/Wine-Quality

Primary LanguageJupyter Notebook

Wine Quality Predicition

According to experts, the wine is differentiated according to its smell, flavor, and color, but we are not a wine expert to say that wine is good or bad. What will we do then? We will use ML to predict it's quality

Installation

Libraries to be installed

import pandas as pd
import seaborn as sns
import matplotlib.pyplot as plt
from sklearn.ensemble import RandomForestClassifier
from sklearn.svm import SVC
from sklearn.linear_model import SGDClassifier
from sklearn.metrics import confusion_matrix, classification_report
from sklearn.preprocessing import StandardScaler, LabelEncoder
from sklearn.model_selection import train_test_split, GridSearchCV, cross_val_score
from sklearn.neighbors import KNeighborsClassifier
from sklearn.metrics import accuracy_score

Description of Dataset:

volatile acidity : Volatile acidity is the gaseous acids present in wine.
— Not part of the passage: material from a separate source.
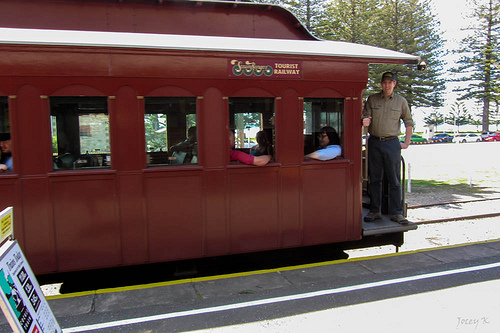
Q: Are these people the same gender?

fixed acidity : Primary fixed acids found in wine are tartaric, succinic, citric, and malic

residual sugar : Amount of sugar left after fermentation.

citric acid : It is weak organic acid, found in citrus fruits naturally.

chlorides : Amount of salt present in wine.

free sulfur dioxide : So2 is used for prevention of wine by oxidation and microbial spoilage.

total sulfur dioxide

pH : In wine pH is used for checking acidity

density

sulphates : Added sulfites preserve freshness and protect wine from oxidation, and bacteria.

alcohol : Percent of alcohol present in wine.